### EXTRACT PROVIDED
= = = = = = =


    You guys hyped this stock before and after the sale. Now you come out with this.

    You have lost some credibility with me Motley Fool. I know I am not alone. This article helped push the stock over a buck lower. As a shareholder I have a finger that reps what I think of your bias report without all the facts.

    Would I be the fool for listening to anything further from you? You tell me.

  • Report this Comment On March 11, 2014, at 1:24 PM, robertbruno wrote:

    hes right on

  • Report this Comment On March 11, 2014, at 1:35 PM, leonardo98 wrote:

    Motley Fool,

    Consistent with Frederick's remark, you are both a "fool and a fooler"

  • Report this Comment On March 12, 2014, at 11:11 AM, critterlitter wrote:

    Certainly, the article title could have been different and a bit more upbeat, given the contents of the article --- a bit contradictory, however; somewhat true also.

    It's tough sometimes to read articles that are not the most positive about one's investment, and certainly, LINE/LNCO holders have experienced their share (no pun intended) of financial and emotional "discomfort" over the last three months or so.

    Investing/trading is never always rose pedals, and when dealing with roses, we always have to be willing to deal with the thorns also --- or find another garden to spend one's time in.

    Relatively speaking to my overall portfolio, I am in very heavy with LNCO --- probably too heavy when one talks about diversification, but that was my conscious call. Recently, I have added to my position two times --- once after the quarterly and once on 3/11 on a sizeable dip.

    My reasoning being that is that nothing has changed with them in the last month or so --- everything is pretty much status quo. If I believed in them two months ago, why would I change now? Well, I haven't, as evidenced by another 1000 shares added.

    Once again, we all must remember why we are buying (or just holding) this stock --- it's because we believe, in the longer term, that they will produce numbers that will not only substantiate and support their distribution even more solidly, but also show the market that their share price is worthy of more than what the market presently thinks it's worth.

    I'm staying LONG and solid, but recent SIZEABLE share price drops can be quite disconcerting. However; I have to remind myself why I initially bought into LNCO, and that reminder made me buy more (and more again).

= = = = = = =

### DATA SHOWN
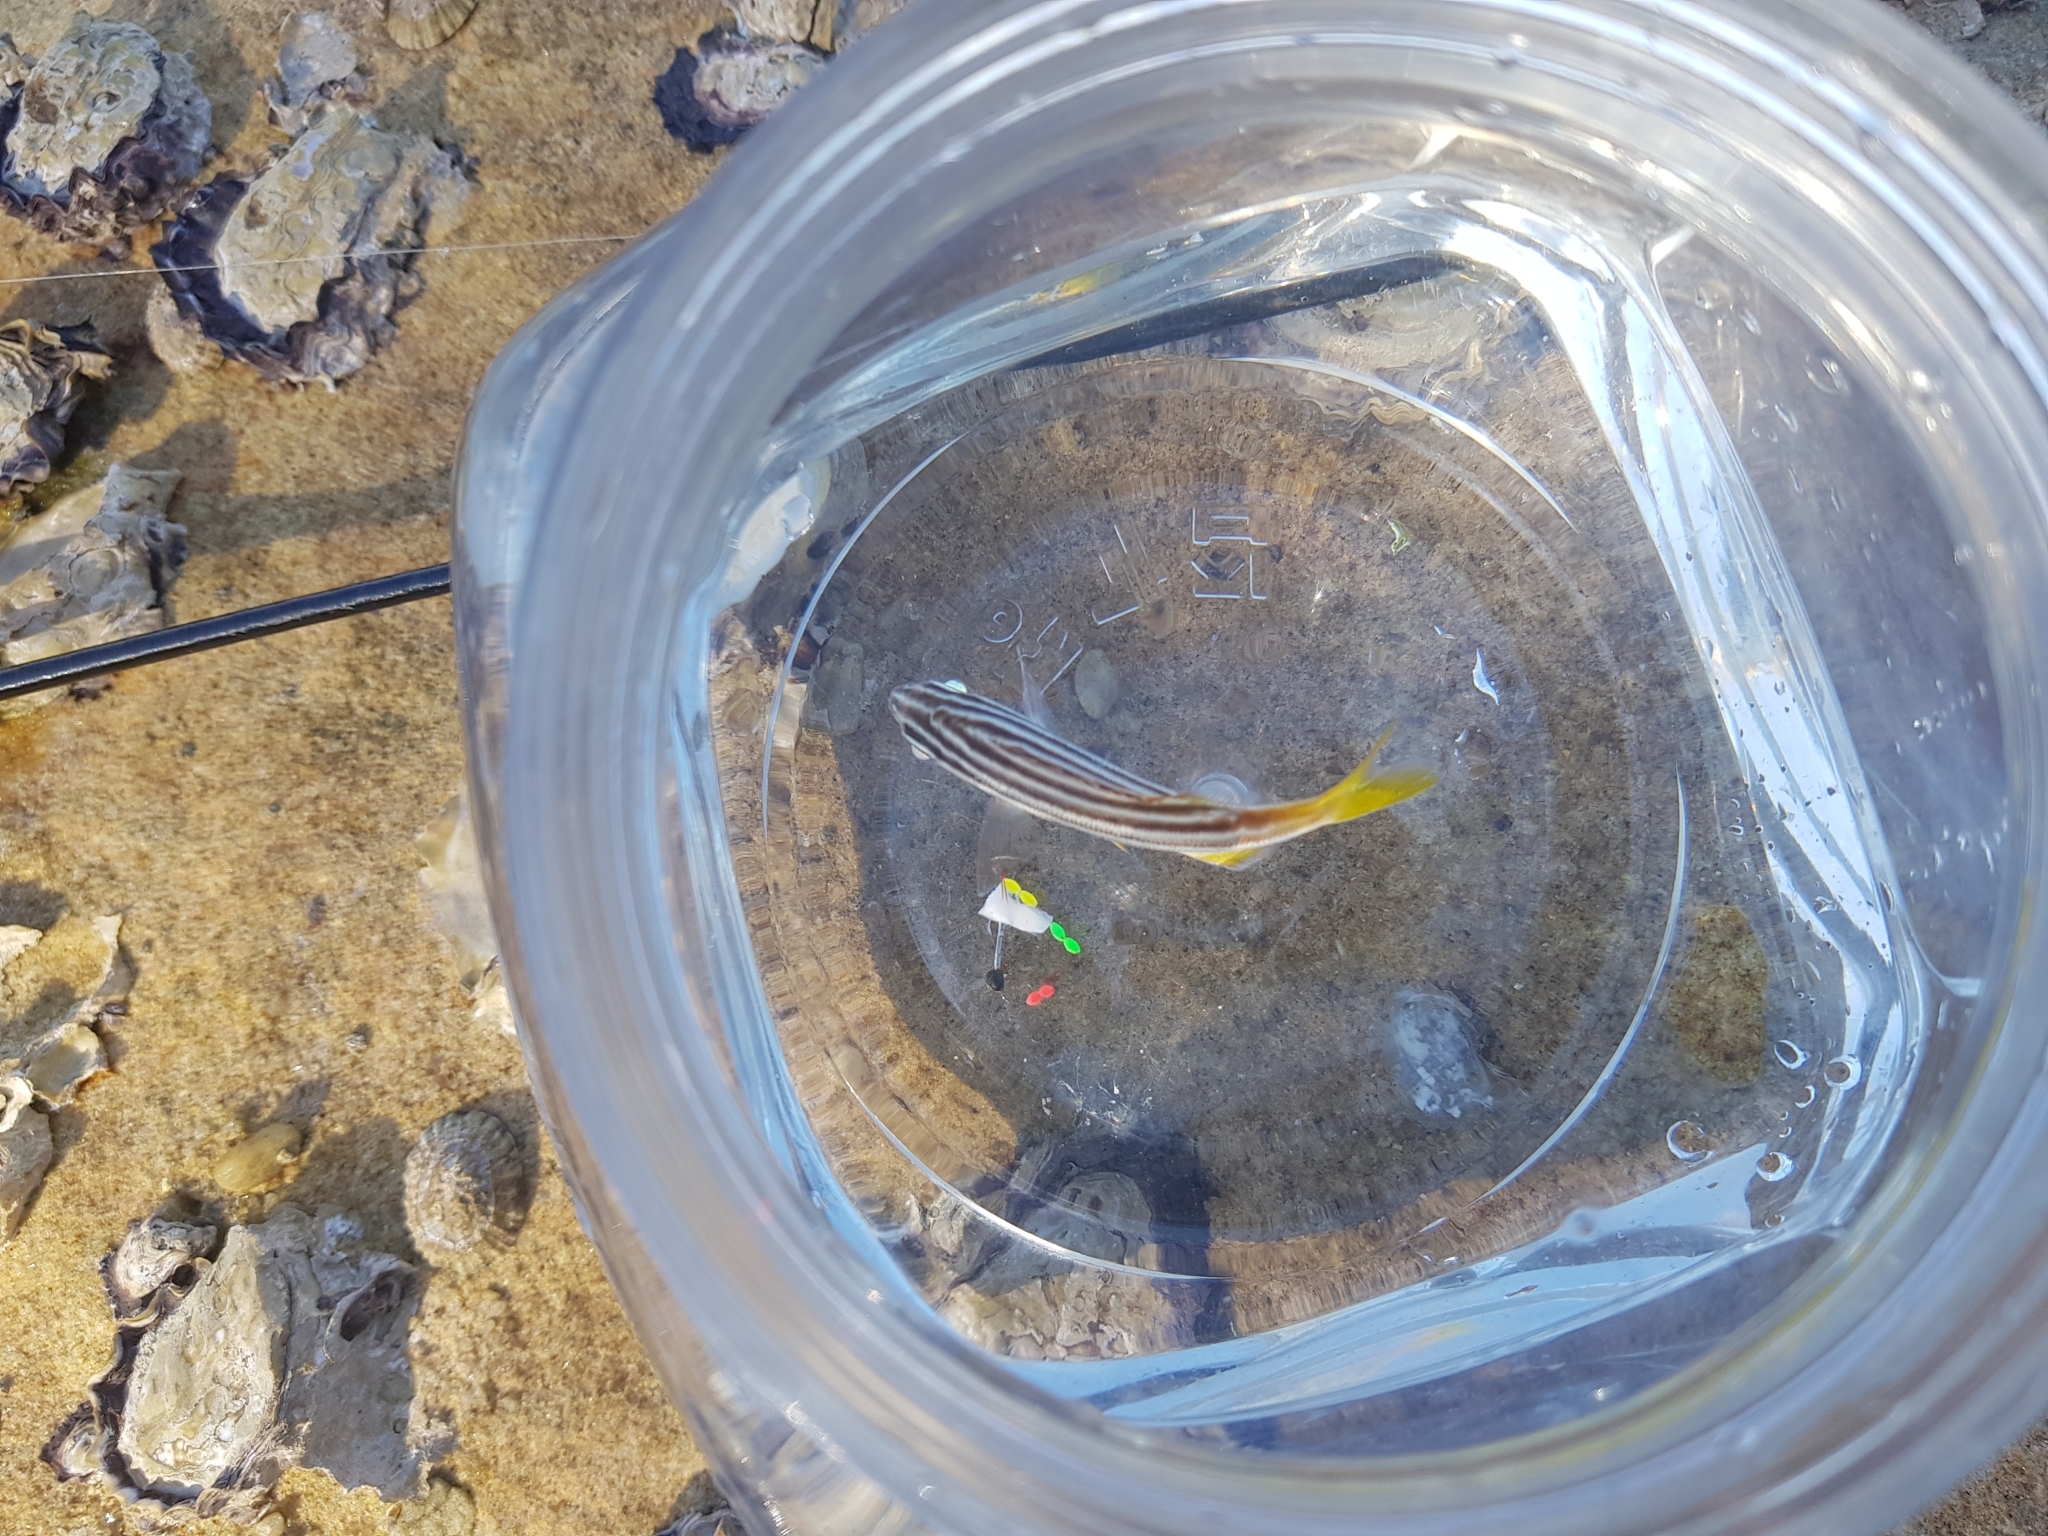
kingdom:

= = = = = = =

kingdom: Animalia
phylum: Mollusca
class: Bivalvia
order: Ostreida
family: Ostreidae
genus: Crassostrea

= = = = = = =

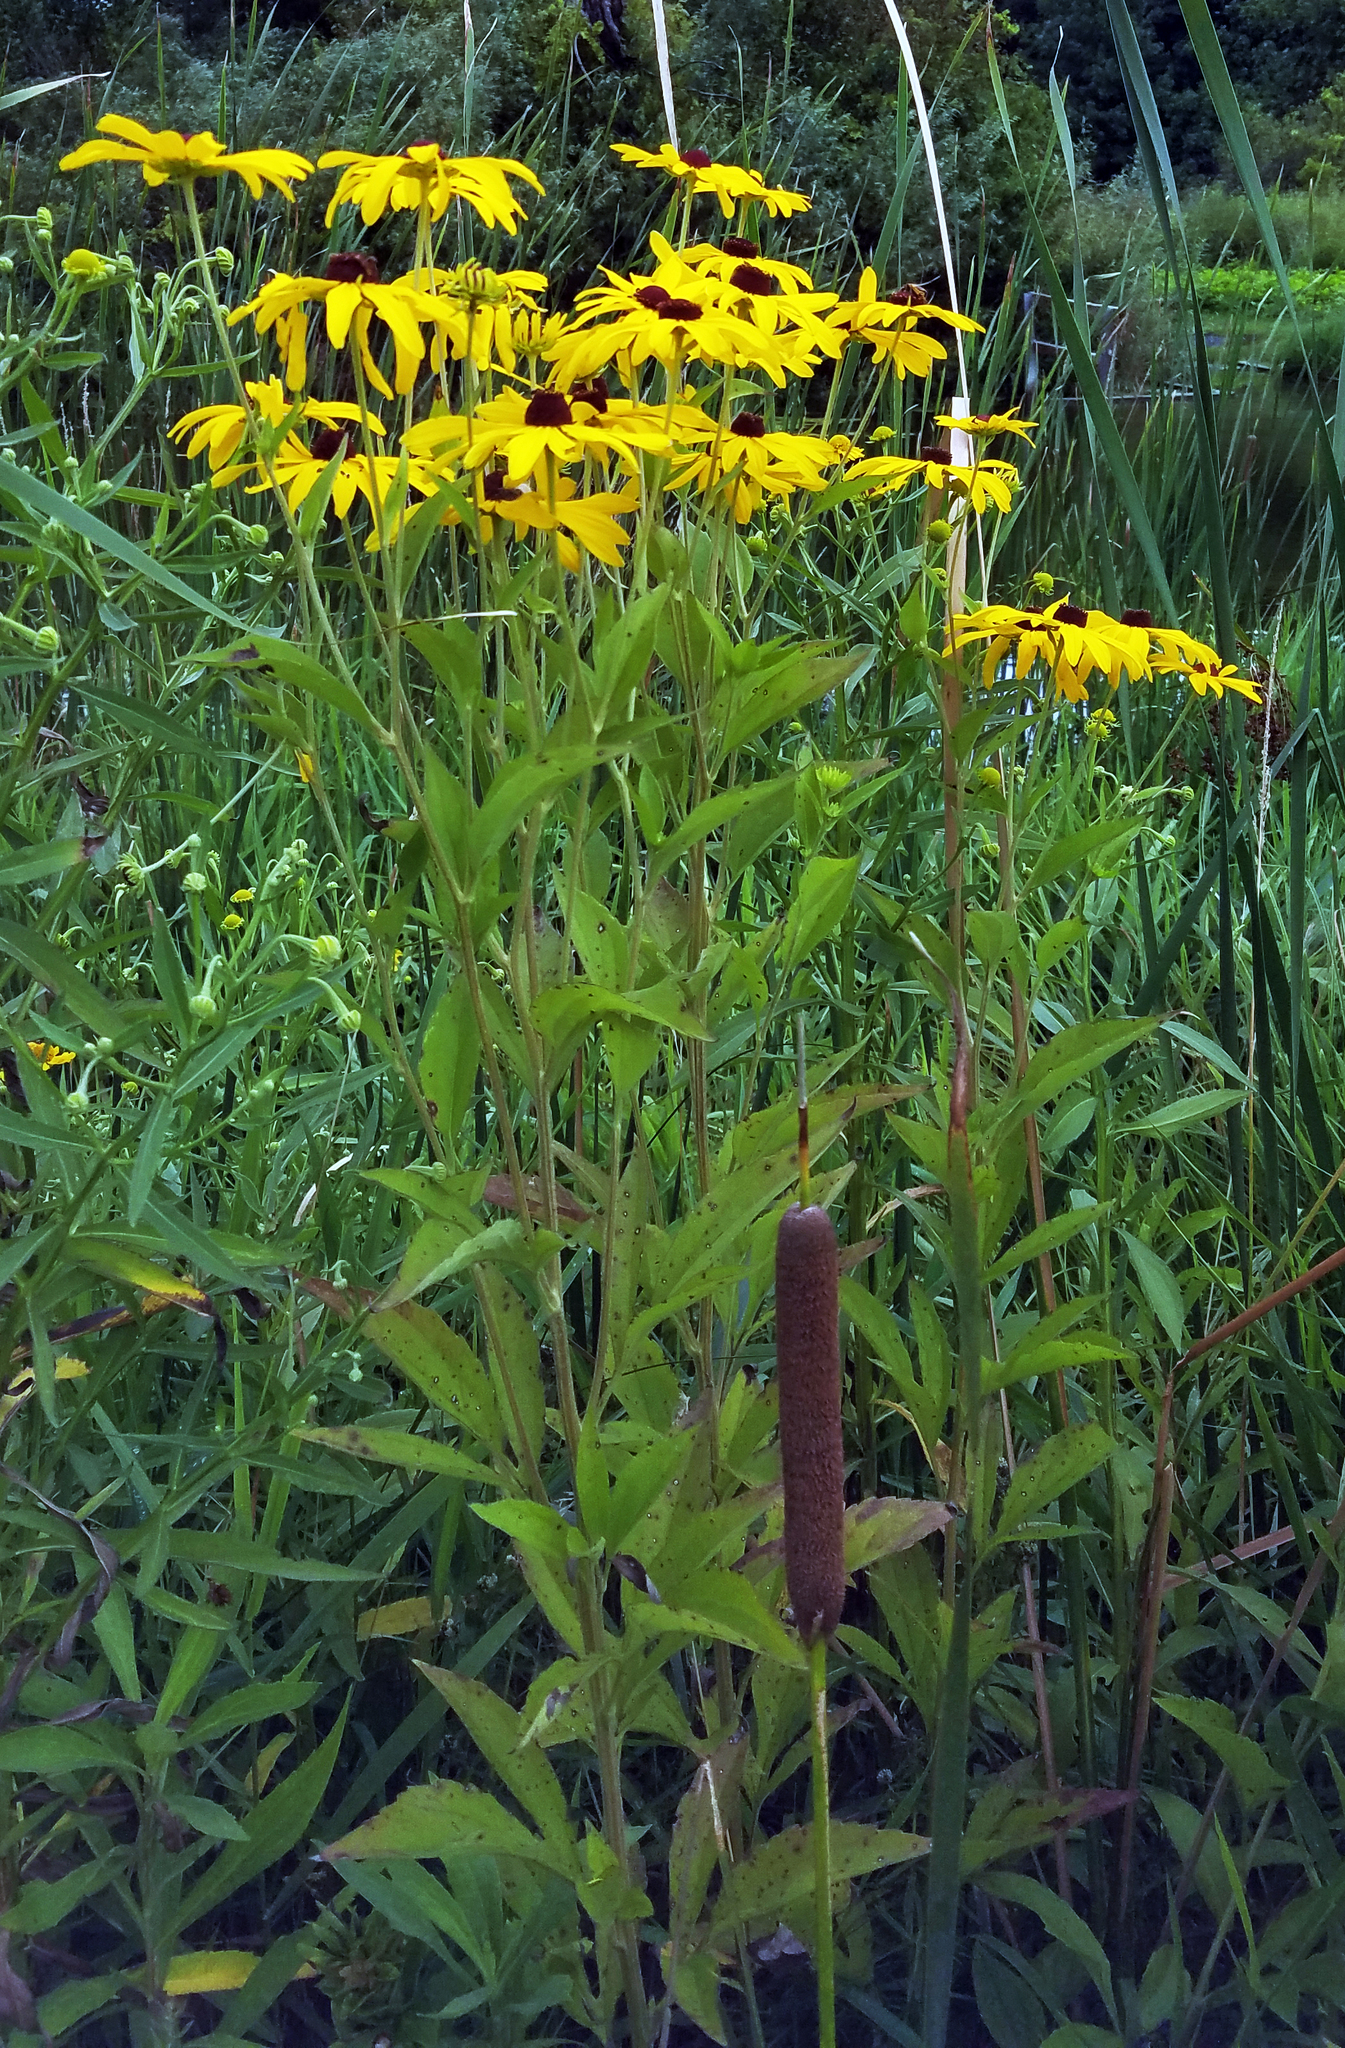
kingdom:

= = = = = = =

### TASK REQUIREMENTS
• A. Can you sum up the reader comments on the stock in two sentences?
• B. Answer these questions using the reader comments on the stock:
(i) By how much does the first commenter say the article helped push the stock lower?
(ii) What phrase does leonardo98 use to describe Motley Fool?
(iii) When did critterlitter add to their position?
• C. Extend the reader comments on the stock beyond their last sentence.

### ANSWERS PER TASK
• A. Several commenters accuse Motley Fool of hyping the stock before and after the sale and then running an article that helped push it over a buck lower, calling the site "a fool and a fooler." Another commenter, who is heavily invested in LNCO, grants that the title could have been more upbeat but says nothing has changed with the company, so they added to their position twice and are staying long despite the disconcerting price drops.

• B.
(i) Over a buck.
(ii) Both a "fool and a fooler."
(iii) Once after the quarterly and once on 3/11 on a sizeable dip.

• C.
    Time (and I am not talking a month or two) will tell whether I was grabbing at a falling knife. I see it the opposite --- the opportunity to buy "discounted" shares due to a market that feels queasy about LINE/LNCO.

    Even Warren Buffett's take on a generic scenario makes me feel just a touch better about the situation: (If nothing has fundamentally changed with a company) Do the opposite of what the market is doing. When they are selling, you are buying.

    Think LONG-TERM, folks. And also remember --- while we're waiting for share (re-)appreciation to take place, we're grabbing a 9 - 10% dividend and we're buying "cheap" shares on a monthly basis.

    Steady as she goes. 2014 may very well be a "hangover" year, however; in the LONG-TERM, we're doing the right thing...

    Peace.

  • Report this Comment On March 12, 2014, at 11:52 AM, HoerthCM wrote:

    I apologize for the title if it upset anyone. I'm the author, and I take responsibility for it. The title was my idea, and not the idea of Motley Fool.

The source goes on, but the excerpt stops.